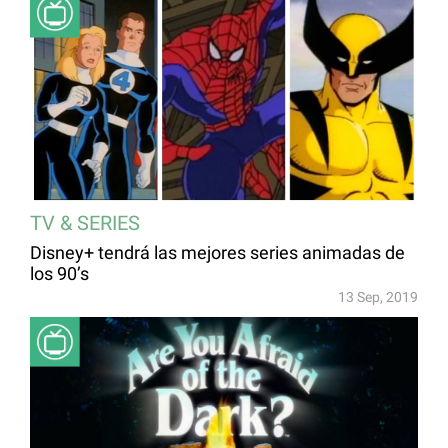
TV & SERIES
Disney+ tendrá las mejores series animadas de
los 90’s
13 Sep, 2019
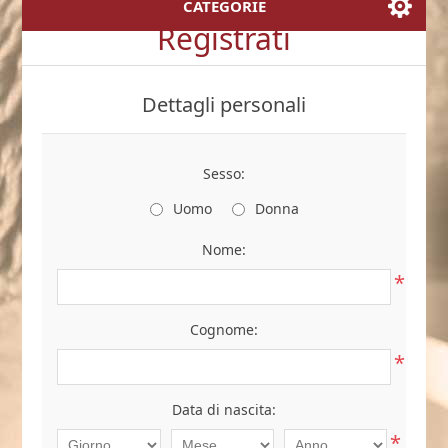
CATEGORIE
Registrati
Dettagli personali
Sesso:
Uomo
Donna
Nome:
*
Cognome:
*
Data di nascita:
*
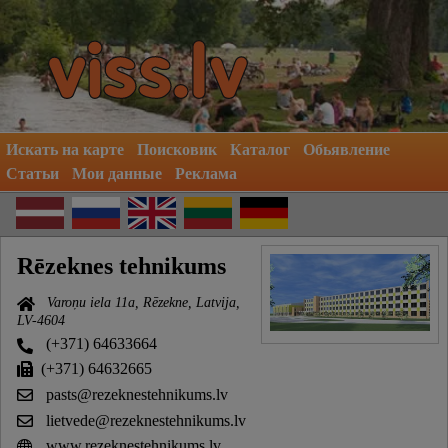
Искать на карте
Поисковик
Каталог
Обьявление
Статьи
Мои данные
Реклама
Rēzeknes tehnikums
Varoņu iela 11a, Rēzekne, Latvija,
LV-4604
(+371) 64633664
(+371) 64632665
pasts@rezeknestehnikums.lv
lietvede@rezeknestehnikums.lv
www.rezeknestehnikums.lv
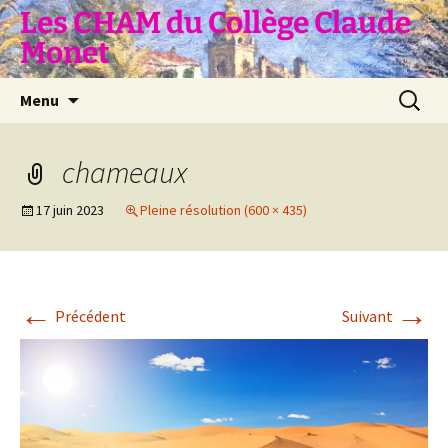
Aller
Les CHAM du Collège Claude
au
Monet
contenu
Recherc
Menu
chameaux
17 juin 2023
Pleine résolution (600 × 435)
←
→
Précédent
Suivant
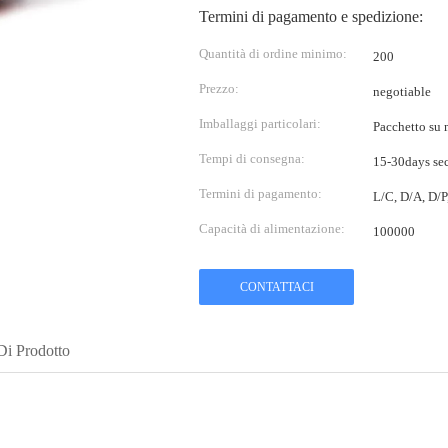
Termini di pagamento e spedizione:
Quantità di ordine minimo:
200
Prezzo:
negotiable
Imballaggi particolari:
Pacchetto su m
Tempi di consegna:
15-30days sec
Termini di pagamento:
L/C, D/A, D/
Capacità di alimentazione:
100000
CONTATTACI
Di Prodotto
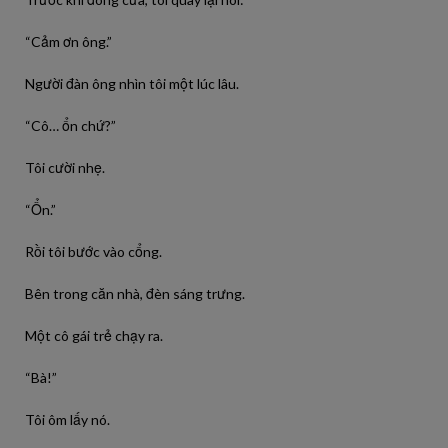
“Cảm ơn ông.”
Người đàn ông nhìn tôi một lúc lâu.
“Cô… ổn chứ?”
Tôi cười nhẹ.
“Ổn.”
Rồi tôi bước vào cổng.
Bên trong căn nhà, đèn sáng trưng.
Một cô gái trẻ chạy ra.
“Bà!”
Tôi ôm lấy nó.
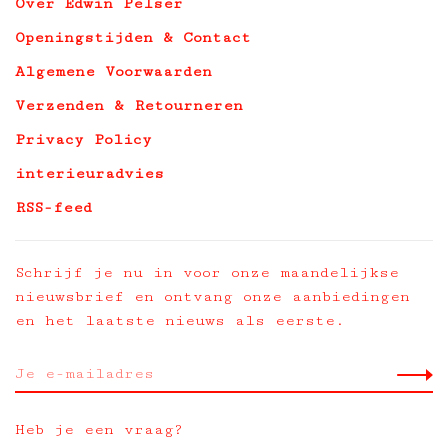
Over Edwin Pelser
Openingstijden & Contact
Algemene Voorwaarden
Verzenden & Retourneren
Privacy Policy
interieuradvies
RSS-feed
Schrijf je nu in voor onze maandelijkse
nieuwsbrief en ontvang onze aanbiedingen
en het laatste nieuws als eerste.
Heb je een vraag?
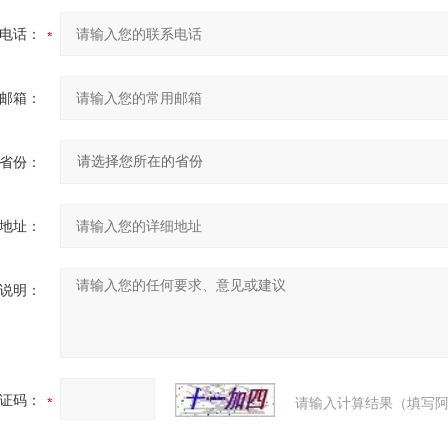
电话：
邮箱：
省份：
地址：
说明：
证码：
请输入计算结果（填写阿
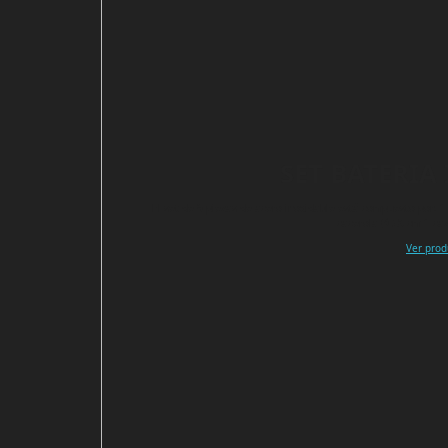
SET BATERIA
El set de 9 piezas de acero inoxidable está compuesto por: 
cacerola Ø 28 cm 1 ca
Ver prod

_WORK TASK_.
Turn the text read from all nine items above into a numbered list, one line per number, skipping blank lines. Leave the pictures out of your answer.

_RESPONSE TO THIS TASK_.
1. TV & SERIES
2. Disney+ tendrá las mejores series animadas de
3. los 90’s
4. 13 Sep, 2019
5. CATEGORIE
6. Registrati
7. Dettagli personali
8. Sesso:
9. Uomo
10. Donna
11. Nome:
12. *
13. Cognome:
14. *
15. Data di nascita:
16. *
17. Искать на карте
18. Поисковик
19. Каталог
20. Обьявление
21. Статьи
22. Мои данные
23. Реклама
24. Rēzeknes tehnikums
25. Varoņu iela 11a, Rēzekne, Latvija,
26. LV-4604
27. (+371) 64633664
28. (+371) 64632665
29. pasts@rezeknestehnikums.lv
30. lietvede@rezeknestehnikums.lv
31. www.rezeknestehnikums.lv
32. Aller
33. Les CHAM du Collège Claude
34. au
35. Monet
36. contenu
37. Recherc
38. Menu
39. chameaux
40. 17 juin 2023
41. Pleine résolution (600 × 435)
42. ←
43. →
44. Précédent
45. Suivant
46. Termini di pagamento e spedizione:
47. Quantità di ordine minimo:
48. 200
49. Prezzo:
50. negotiable
51. Imballaggi particolari:
52. Pacchetto su m
53. Tempi di consegna:
54. 15-30days sec
55. Termini di pagamento:
56. L/C, D/A, D/
57. Capacità di alimentazione:
58. 100000
59. CONTATTACI
60. Di Prodotto
61. “Cảm ơn ông.”
62. Người đàn ông nhìn tôi một lúc lâu.
63. “Cô… ổn chứ?”
64. Tôi cười nhẹ.
65. “Ổn.”
66. Rồi tôi bước vào cổng.
67. Bên trong căn nhà, đèn sáng trưng.
68. Một cô gái trẻ chạy ra.
69. “Bà!”
70. Tôi ôm lấy nó.
71. Over Edwin Pelser
72. Openingstijden & Contact
73. Algemene Voorwaarden
74. Verzenden & Retourneren
75. Privacy Policy
76. interieuradvies
77. RSS-feed
78. Schrijf je nu in voor onze maandelijkse
79. nieuwsbrief en ontvang onze aanbiedingen
80. en het laatste nieuws als eerste.
81. Heb je een vraag?
82. 电话：
83. 邮箱：
84. 省份：
85. 地址：
86. 说明：
87. 证码：
88. 请输入计算结果（填写阿
89. SET BATERIA
90. El set de 9 piezas de acero inoxidable está compuesto por: 
91. cacerola Ø 28 cm 1 ca
92. Ver prod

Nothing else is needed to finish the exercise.